* WHAT THE TASK ASKS *
For the records below, report how many lines include "down", with no accompanying text.

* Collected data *

◇ ◇ ◇ ◇

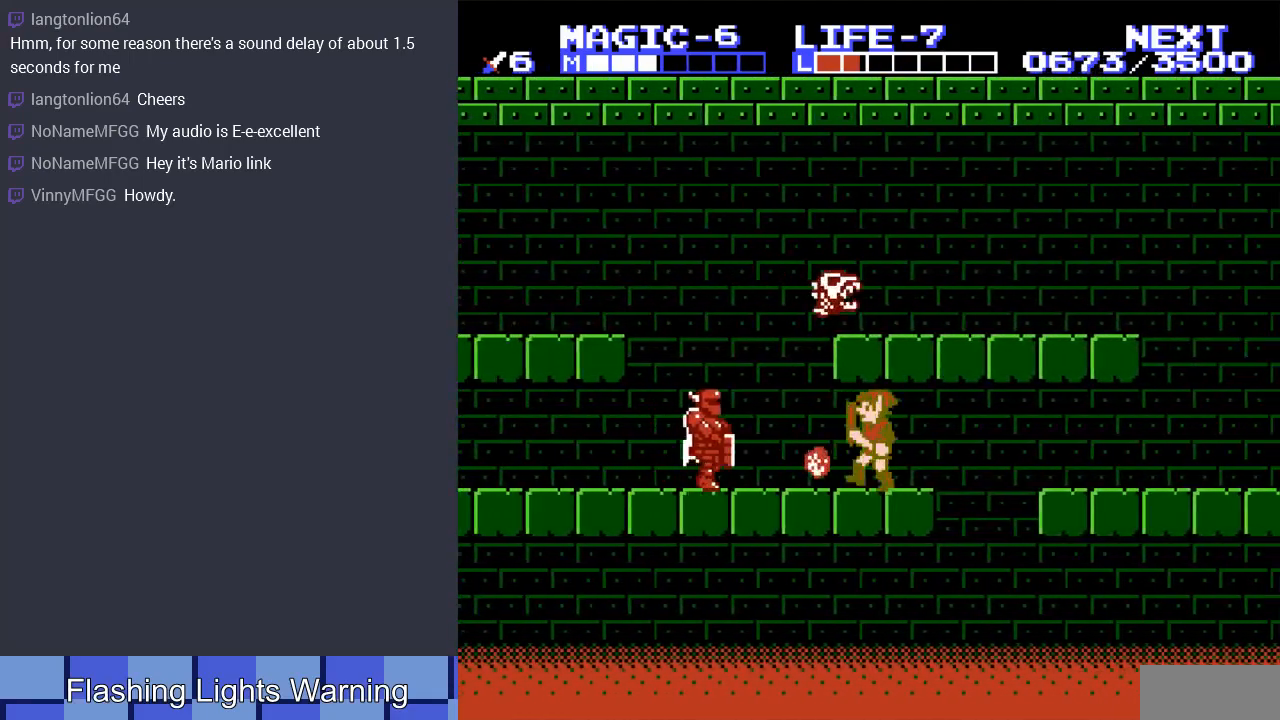
{"buttons": ["A", "DPAD_LEFT"], "events": [[133, "A", "down"], [333, "A", "up"], [500, "A", "down"]]}
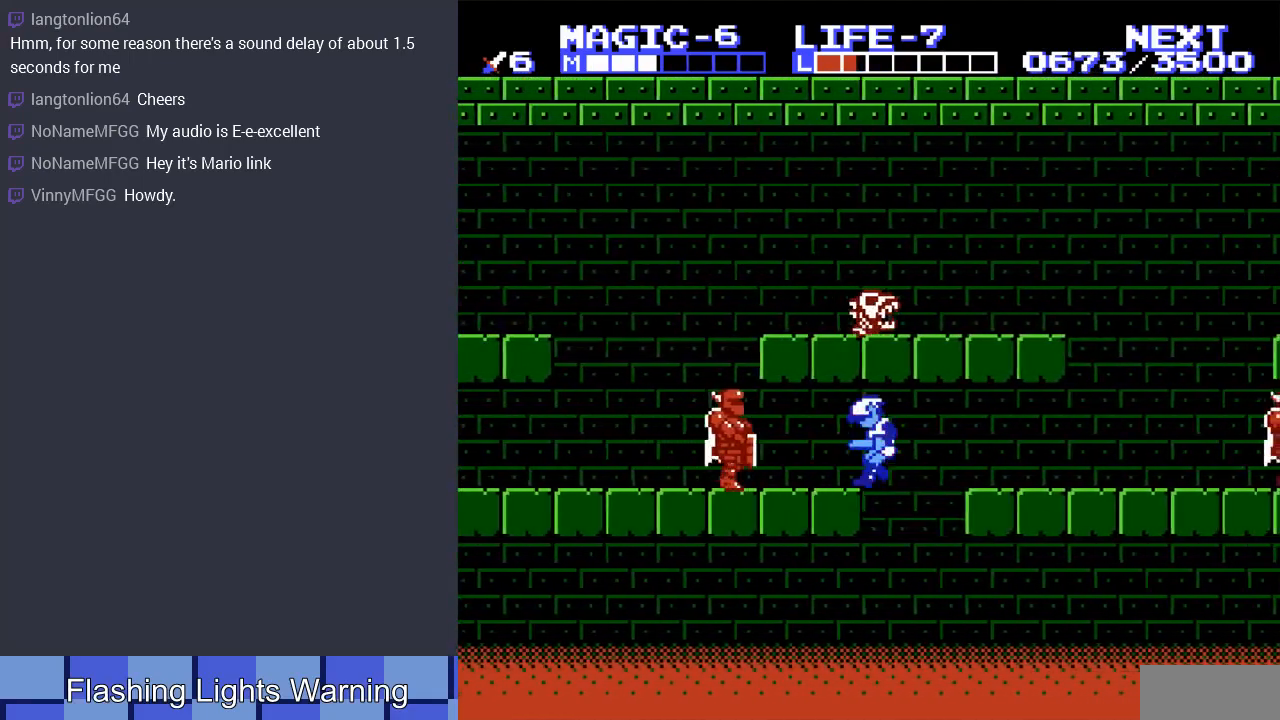
{"buttons": [], "events": [[167, "A", "up"], [200, "A", "down"], [367, "A", "up"], [467, "DPAD_LEFT", "up"]]}
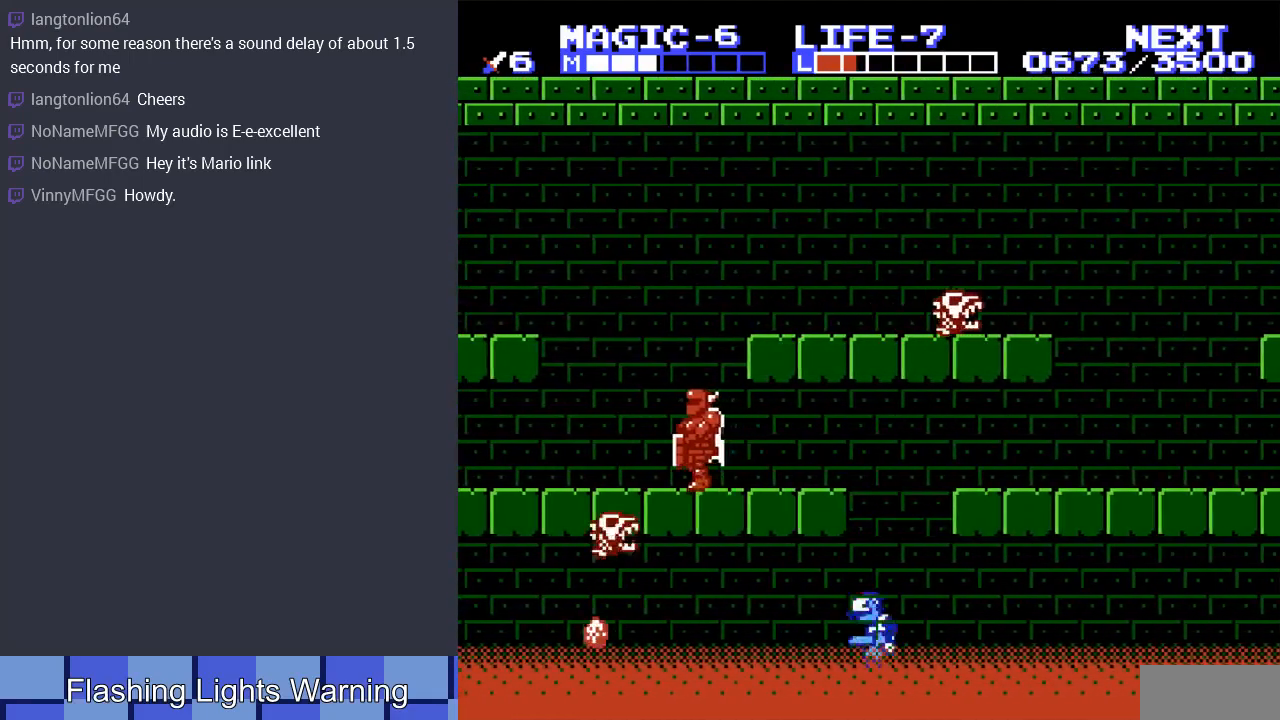
{"buttons": [], "events": []}
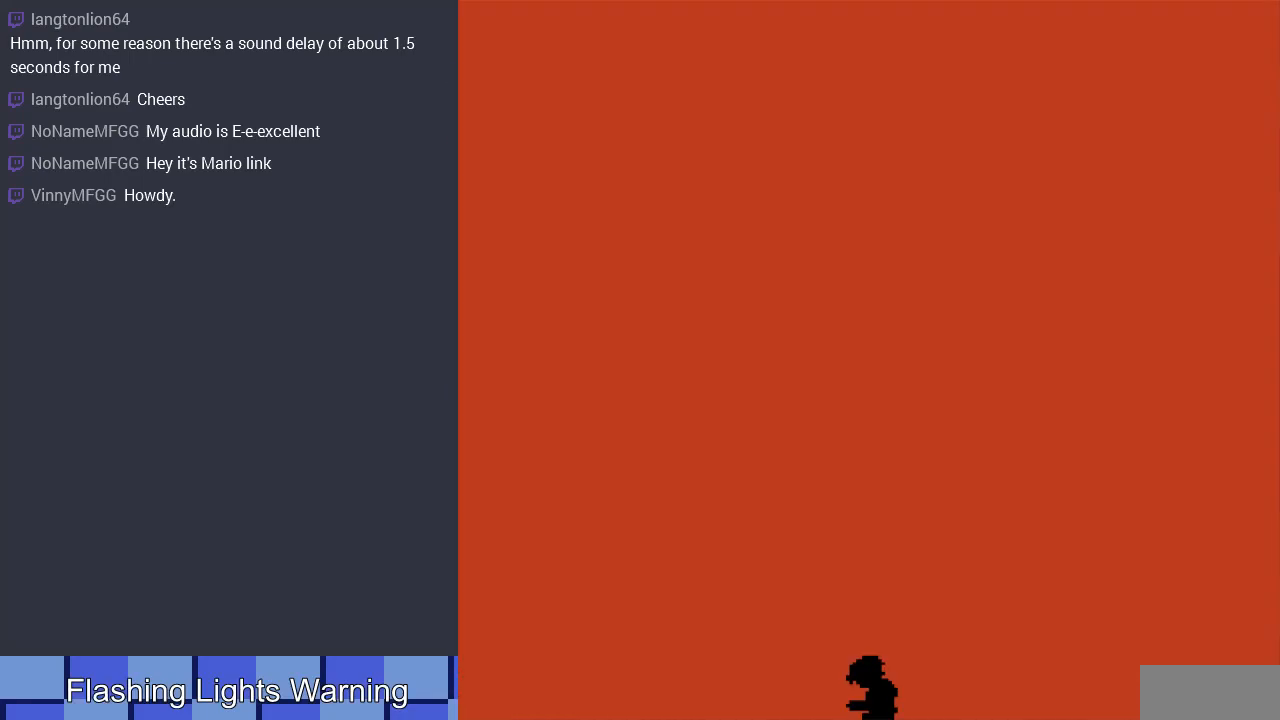
{"buttons": [], "events": []}
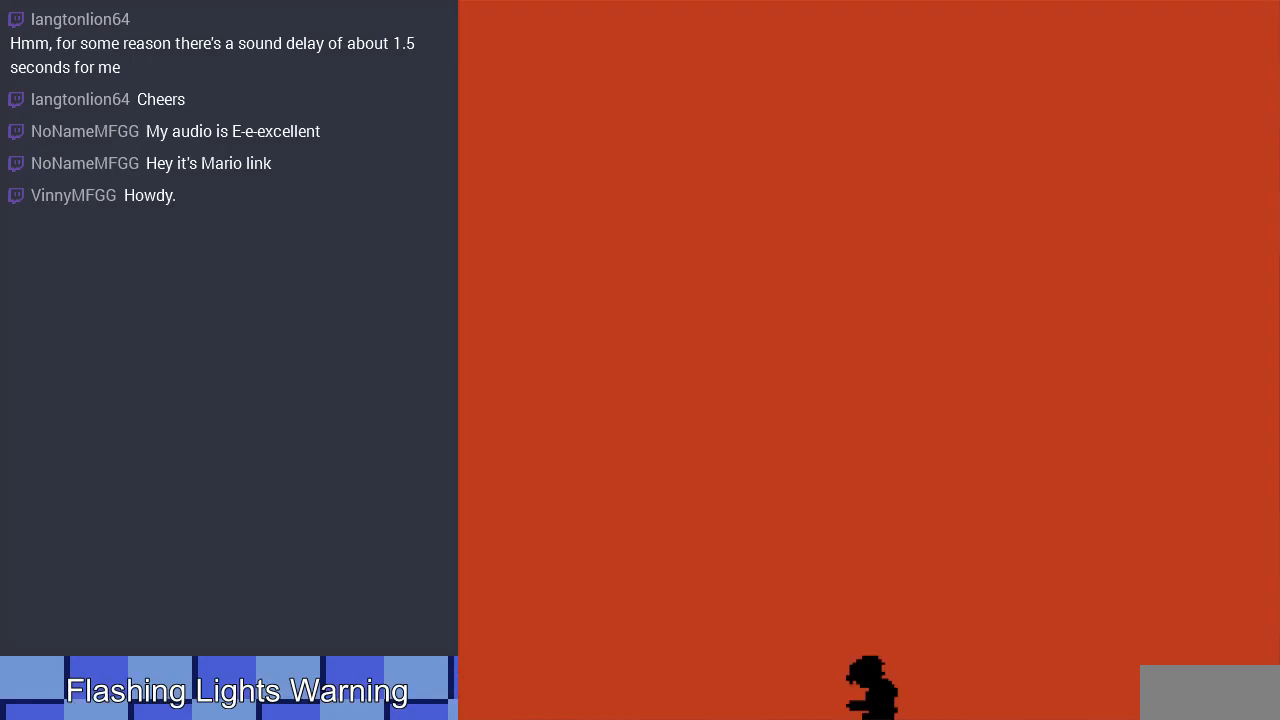
{"buttons": [], "events": []}
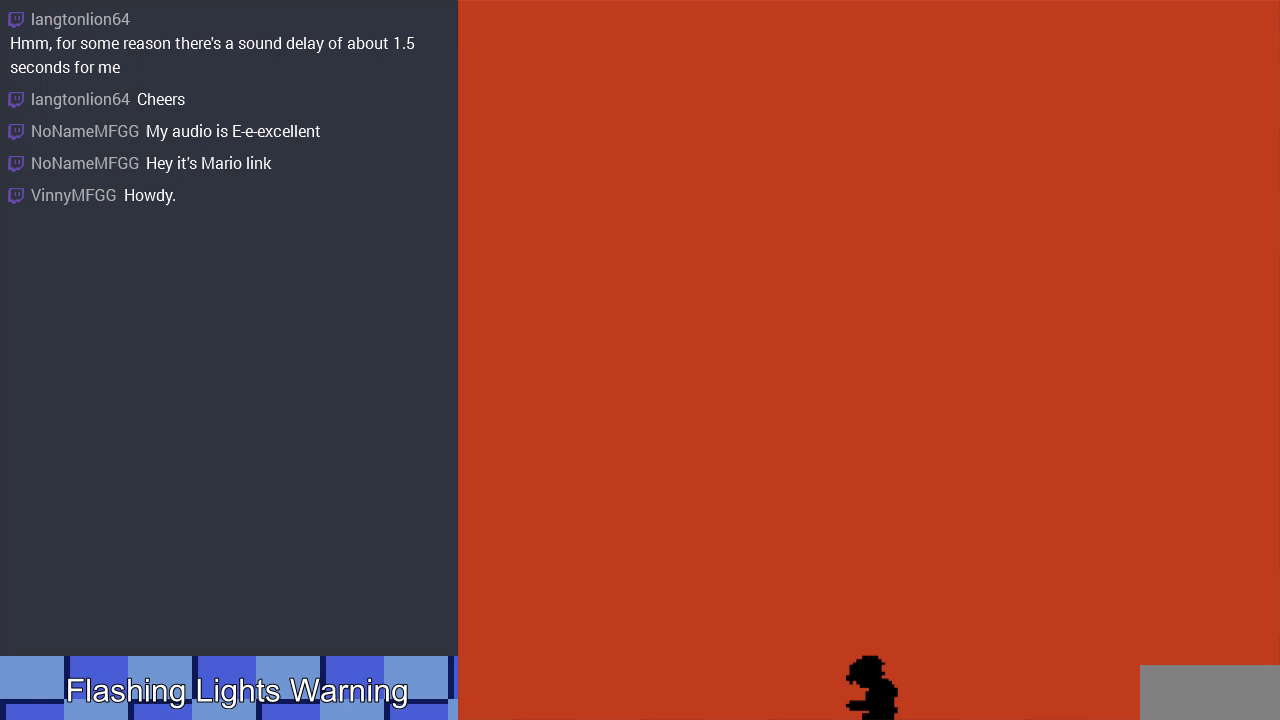
{"buttons": [], "events": []}
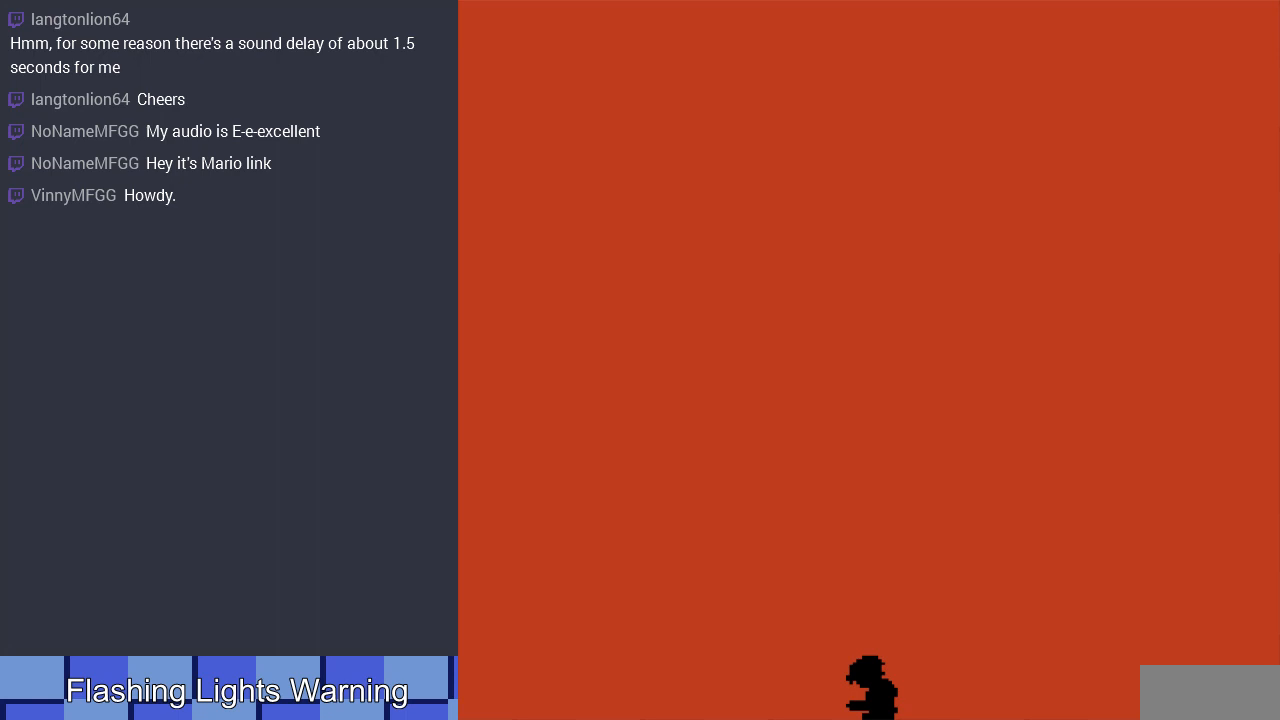
{"buttons": [], "events": []}
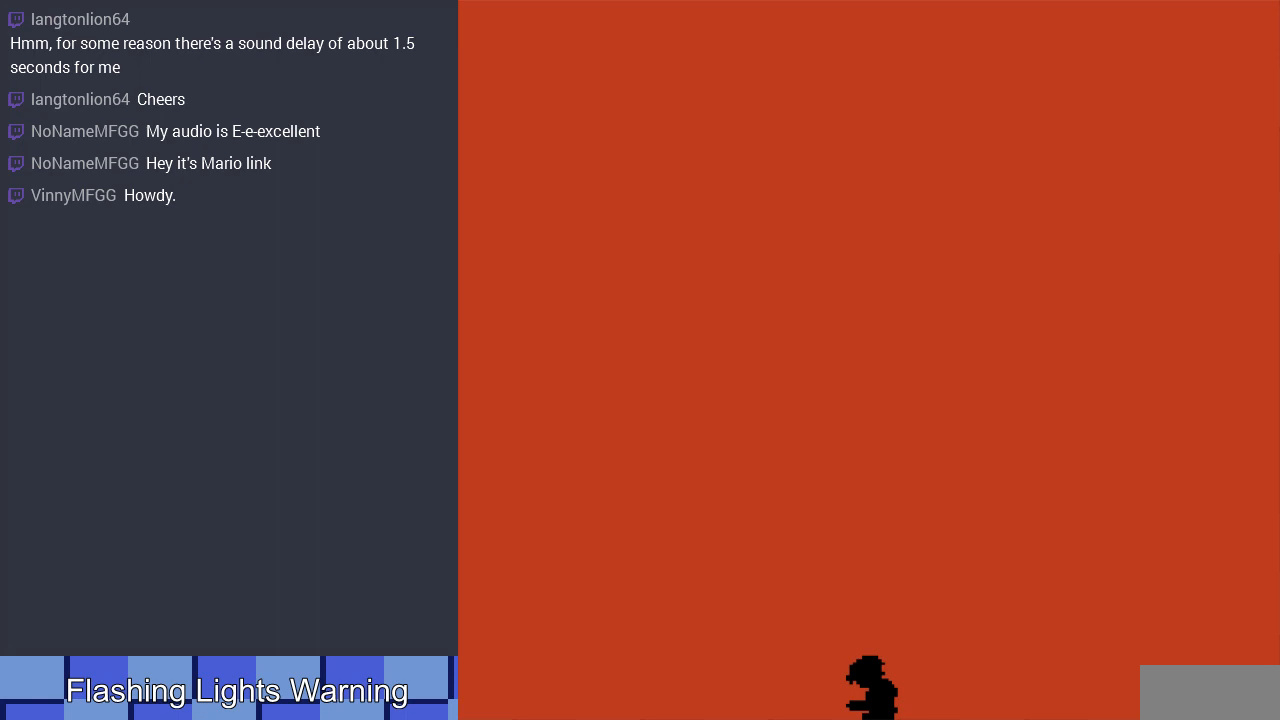
{"buttons": [], "events": []}
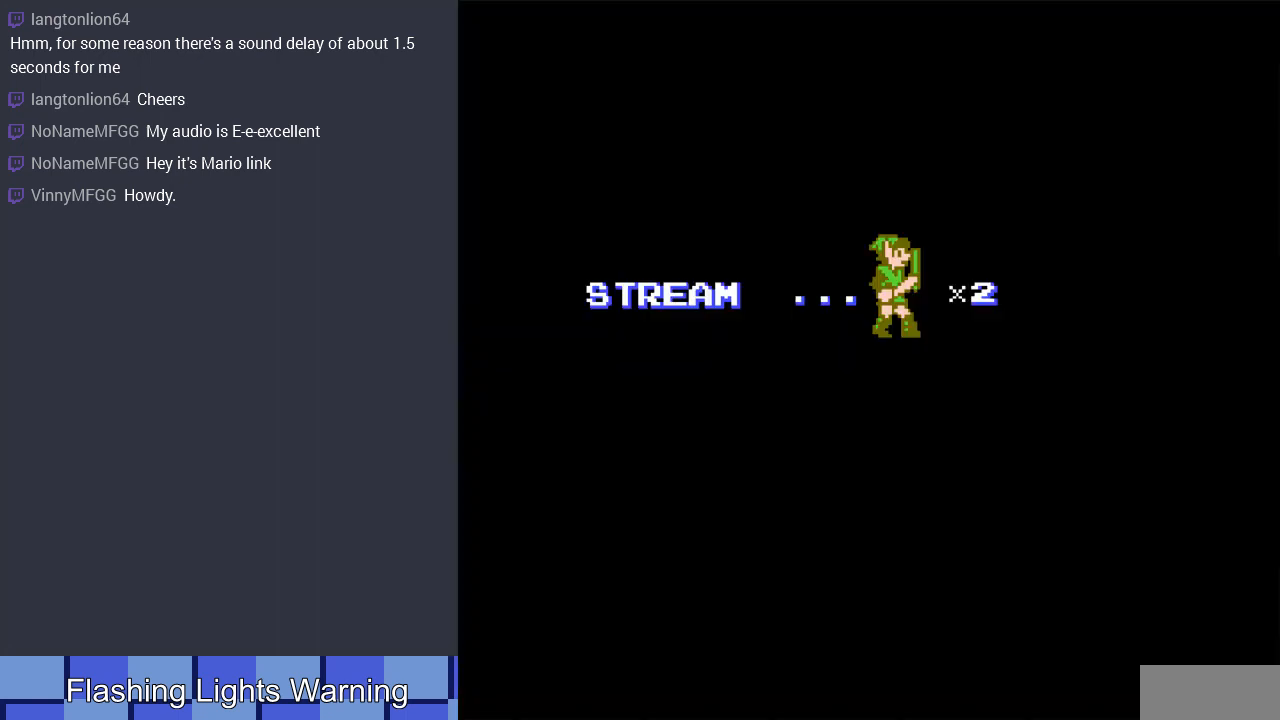
{"buttons": [], "events": [[233, "A", "down"], [433, "A", "up"]]}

◇ ◇ ◇ ◇

* WRITTEN SOLUTION *
3